EXERCISE
Print the passage of the MIPS text word for word, starting at "The MIPS program" and ending at "actually achieving interoperability.".

DOCUMENT TEXT
The MIPS program will rely on scores assigned to providers based on their performance in four areas: quality, resource use, clinical practice improvement, and meaningful use of EHR technology. Accuracy of data is a critical component to all four of these areas. For example, interoperability will be a major focus for the updated Meaningful Use aspects under MIPS — and normalized data will be a critical component to actually achieving interoperability.
Q: Do billing codes reflect the problem list data from the EMR?
Levy: Traditionally, clinicians maintained a patient problem list independent from the billing codes submitted for reimbursement. So, often the problem list more accurately described the true patient details, while the billing data may have included unspecified codes or other less detailed codes chosen more for convenience rather than trying to capture the patient’s true conditions. In the EHR era, there can now be more synergies between the problem list and billing code data. For example, a problem can be dragged from the problem list over to the diagnosis list — converting more specific SNOMED codes into the best ICD-10-CM codes for billing. As billing data more accurately reflects patients’ true conditions, then analytics, quality measure reporting, data warehouse storage, HIEs, etc. will be improved through cleaner, more normalized data.
Q: What steps should be taken to prepare for MIPS and its financial implications?
Levy: MIPS solidifies the importance of collecting accurate and more complete data for reporting, achieving true interoperability of clinical information, and enhancing patient engagement.
Patient information is scattered across disparate systems, all of which is useful for effective provider decision-making and quality reporting. Bringing in out-of-network data requires a data normalization strategy and enterprise-wide information governance. Doing this will ensure clinical caregivers have necessary information at the point of care and that data is useful for analytics and quality reporting.
For instance, reporting under MIPS will require lab, drug, procedure, and diagnosis codes. As local lab results are reported, they may need to be normalized to the right standard (LOINC) required for the reporting. Problem list codes in SNOMED may need to be converted to ICD-10 codes for reporting, and drug codes converted to RxNorm.

ENTRIES PROVIDED

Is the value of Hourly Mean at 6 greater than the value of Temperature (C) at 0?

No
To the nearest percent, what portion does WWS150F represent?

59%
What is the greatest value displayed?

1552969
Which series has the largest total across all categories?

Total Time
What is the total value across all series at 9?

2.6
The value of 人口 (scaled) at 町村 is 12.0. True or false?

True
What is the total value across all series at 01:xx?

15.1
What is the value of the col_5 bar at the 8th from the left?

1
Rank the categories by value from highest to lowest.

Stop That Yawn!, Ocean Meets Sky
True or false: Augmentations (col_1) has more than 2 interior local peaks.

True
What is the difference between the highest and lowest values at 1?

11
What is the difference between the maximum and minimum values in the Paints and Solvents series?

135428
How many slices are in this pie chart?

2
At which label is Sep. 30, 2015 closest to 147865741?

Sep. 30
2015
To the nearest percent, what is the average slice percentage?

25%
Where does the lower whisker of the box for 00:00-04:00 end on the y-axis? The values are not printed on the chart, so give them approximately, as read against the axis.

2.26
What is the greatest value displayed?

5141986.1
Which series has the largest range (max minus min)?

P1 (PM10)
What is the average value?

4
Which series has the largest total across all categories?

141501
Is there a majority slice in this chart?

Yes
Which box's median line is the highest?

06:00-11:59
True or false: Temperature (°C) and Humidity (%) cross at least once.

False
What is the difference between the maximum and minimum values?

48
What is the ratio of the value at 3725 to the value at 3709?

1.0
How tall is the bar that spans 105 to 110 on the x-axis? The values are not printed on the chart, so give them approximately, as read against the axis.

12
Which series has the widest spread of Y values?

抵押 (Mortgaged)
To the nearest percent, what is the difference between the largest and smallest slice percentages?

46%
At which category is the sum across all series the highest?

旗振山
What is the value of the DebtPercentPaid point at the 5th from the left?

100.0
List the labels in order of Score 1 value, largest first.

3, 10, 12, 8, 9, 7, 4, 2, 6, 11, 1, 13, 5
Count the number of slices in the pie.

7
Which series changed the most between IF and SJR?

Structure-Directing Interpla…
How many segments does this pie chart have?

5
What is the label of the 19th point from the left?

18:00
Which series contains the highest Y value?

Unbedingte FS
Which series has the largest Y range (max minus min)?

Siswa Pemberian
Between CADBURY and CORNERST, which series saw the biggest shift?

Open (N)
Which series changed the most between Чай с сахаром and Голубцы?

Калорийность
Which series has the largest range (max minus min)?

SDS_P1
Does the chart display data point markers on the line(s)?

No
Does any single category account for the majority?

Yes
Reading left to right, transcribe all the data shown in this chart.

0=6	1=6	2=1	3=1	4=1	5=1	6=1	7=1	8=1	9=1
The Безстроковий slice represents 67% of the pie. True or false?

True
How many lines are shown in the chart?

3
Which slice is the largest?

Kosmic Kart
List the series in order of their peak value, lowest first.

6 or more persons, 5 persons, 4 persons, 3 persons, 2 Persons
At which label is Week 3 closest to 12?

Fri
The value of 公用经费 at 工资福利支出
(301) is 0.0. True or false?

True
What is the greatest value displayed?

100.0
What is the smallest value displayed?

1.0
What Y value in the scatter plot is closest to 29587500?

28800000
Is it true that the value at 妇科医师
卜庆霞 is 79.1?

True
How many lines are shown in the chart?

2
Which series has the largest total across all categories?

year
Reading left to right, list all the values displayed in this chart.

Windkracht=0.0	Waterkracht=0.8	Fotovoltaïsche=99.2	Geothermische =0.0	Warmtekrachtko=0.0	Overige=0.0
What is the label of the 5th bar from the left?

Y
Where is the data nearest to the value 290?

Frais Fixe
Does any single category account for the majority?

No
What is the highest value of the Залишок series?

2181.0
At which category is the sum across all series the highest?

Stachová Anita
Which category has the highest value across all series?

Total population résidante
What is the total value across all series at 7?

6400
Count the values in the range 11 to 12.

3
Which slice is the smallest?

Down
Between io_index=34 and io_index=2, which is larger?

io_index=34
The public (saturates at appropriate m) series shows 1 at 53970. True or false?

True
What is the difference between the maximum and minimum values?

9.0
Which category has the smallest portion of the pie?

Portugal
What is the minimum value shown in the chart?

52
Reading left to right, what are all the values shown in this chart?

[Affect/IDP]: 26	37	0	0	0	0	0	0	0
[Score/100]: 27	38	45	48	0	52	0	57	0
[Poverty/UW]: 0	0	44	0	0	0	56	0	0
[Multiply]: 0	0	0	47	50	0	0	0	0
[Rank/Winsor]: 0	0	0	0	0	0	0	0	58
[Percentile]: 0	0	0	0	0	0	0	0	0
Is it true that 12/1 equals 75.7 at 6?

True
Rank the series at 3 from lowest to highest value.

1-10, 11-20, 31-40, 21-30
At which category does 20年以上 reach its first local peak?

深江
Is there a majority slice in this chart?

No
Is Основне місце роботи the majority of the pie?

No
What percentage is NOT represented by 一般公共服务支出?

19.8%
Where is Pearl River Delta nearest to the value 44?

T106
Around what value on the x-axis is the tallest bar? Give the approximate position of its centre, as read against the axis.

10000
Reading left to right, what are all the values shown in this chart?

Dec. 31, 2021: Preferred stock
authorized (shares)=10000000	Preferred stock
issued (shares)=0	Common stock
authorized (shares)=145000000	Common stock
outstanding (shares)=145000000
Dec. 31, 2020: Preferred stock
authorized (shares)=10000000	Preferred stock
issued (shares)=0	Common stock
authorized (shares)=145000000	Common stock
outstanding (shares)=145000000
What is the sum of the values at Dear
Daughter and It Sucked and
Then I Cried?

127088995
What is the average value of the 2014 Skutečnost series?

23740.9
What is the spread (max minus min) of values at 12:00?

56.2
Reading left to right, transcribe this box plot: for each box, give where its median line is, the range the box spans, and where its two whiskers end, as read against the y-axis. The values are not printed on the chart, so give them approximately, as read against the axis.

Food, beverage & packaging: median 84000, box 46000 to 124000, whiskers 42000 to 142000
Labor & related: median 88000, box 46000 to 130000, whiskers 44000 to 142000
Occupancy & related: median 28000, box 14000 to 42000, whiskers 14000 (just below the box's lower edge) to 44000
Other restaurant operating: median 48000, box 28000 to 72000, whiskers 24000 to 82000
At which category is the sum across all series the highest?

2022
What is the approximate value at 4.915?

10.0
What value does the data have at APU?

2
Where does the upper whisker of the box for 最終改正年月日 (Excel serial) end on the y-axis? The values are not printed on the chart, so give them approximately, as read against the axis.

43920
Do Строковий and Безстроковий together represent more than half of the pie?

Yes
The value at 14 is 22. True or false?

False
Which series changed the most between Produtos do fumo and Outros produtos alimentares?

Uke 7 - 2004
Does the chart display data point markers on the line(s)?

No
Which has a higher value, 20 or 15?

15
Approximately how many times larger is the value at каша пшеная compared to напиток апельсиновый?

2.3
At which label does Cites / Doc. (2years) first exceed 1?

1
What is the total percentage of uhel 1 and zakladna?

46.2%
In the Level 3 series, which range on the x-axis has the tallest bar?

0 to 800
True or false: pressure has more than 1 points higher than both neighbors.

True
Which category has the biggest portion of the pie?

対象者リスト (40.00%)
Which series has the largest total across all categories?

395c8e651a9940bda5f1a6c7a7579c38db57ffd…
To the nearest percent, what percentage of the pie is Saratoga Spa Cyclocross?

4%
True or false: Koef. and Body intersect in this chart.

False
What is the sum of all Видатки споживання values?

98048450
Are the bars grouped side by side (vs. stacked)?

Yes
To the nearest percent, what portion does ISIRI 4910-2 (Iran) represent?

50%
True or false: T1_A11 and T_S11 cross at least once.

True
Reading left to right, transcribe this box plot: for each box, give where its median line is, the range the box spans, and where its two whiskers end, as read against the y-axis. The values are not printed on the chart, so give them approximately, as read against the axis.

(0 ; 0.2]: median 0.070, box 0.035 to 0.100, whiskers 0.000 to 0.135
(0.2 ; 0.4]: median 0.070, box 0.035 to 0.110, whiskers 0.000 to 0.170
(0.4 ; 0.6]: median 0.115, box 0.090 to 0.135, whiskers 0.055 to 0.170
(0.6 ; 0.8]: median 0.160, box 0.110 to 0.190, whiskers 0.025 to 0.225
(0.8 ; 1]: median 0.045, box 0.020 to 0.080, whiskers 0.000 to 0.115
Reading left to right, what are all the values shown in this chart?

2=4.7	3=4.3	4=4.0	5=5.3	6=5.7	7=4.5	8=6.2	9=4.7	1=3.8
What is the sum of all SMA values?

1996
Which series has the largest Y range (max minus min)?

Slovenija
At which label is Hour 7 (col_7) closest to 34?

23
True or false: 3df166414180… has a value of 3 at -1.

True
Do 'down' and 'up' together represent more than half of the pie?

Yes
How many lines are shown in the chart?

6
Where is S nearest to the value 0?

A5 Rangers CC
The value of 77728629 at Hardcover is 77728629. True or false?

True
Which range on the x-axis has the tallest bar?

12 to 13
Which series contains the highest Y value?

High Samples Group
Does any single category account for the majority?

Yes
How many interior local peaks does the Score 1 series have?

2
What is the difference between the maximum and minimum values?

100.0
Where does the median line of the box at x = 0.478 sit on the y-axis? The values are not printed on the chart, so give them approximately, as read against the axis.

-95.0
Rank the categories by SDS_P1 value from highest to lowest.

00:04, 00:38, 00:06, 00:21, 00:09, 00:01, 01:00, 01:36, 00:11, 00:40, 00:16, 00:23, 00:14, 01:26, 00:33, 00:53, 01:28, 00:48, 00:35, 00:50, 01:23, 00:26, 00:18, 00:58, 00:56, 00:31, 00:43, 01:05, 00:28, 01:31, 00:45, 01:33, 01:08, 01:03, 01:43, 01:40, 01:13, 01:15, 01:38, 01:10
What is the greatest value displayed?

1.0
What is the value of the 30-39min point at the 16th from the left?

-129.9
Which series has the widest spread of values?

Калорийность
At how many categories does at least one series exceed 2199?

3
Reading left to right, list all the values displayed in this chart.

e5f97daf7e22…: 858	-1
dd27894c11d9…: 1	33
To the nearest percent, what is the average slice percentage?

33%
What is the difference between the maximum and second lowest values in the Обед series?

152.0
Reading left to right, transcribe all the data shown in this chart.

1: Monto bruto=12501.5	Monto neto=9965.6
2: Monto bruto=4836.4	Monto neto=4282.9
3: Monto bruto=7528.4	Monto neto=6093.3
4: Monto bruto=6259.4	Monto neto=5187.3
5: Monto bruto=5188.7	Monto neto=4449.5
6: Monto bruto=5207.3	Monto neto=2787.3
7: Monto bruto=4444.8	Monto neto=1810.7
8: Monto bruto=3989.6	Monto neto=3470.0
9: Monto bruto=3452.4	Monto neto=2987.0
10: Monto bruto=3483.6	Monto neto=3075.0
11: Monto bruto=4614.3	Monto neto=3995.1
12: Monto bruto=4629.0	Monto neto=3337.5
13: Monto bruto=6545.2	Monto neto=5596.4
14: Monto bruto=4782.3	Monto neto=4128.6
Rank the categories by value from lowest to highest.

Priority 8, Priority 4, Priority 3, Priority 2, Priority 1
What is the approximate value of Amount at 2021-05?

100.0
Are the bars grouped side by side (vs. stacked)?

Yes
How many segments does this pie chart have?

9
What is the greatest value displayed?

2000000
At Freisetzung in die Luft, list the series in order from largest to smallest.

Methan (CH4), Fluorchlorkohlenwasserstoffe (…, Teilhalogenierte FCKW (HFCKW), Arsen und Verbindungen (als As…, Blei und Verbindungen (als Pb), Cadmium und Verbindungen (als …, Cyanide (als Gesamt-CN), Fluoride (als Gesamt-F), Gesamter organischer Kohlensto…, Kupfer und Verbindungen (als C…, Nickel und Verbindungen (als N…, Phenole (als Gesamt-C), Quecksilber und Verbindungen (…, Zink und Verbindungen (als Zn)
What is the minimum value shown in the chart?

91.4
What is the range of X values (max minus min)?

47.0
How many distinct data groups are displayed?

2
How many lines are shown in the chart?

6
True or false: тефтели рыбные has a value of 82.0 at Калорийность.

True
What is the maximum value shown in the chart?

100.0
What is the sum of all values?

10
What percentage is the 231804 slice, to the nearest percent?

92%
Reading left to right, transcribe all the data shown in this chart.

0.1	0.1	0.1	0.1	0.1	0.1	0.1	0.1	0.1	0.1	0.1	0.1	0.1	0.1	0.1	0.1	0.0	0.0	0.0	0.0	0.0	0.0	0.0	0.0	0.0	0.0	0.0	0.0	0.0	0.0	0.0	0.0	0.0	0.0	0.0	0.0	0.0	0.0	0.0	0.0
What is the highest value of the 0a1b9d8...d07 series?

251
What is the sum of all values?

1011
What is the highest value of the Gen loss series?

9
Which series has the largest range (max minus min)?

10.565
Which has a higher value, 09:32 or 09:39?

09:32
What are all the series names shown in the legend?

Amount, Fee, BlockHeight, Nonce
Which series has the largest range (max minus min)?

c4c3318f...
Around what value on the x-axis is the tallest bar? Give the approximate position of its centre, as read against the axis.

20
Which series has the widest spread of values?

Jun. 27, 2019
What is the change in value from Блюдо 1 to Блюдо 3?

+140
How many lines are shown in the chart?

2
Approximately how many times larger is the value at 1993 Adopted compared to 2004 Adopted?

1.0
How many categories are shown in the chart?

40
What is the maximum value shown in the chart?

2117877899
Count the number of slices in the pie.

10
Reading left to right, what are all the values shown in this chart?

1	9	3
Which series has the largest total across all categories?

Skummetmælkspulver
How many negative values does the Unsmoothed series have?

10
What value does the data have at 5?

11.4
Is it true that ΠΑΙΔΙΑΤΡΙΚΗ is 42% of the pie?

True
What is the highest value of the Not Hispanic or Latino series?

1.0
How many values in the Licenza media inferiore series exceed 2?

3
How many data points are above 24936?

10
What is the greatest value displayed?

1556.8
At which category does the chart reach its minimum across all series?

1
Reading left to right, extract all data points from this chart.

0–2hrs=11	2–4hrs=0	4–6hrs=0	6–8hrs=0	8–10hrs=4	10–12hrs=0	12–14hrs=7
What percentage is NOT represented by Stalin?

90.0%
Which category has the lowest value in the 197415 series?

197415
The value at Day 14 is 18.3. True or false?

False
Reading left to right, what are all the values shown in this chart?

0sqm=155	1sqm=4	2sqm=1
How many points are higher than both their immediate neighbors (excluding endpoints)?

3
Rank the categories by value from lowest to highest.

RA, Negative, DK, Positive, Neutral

YOUR SOLUTION
The MIPS program will rely on scores assigned to providers based on their performance in four areas: quality, resource use, clinical practice improvement, and meaningful use of EHR technology. Accuracy of data is a critical component to all four of these areas. For example, interoperability will be a major focus for the updated Meaningful Use aspects under MIPS — and normalized data will be a critical component to actually achieving interoperability.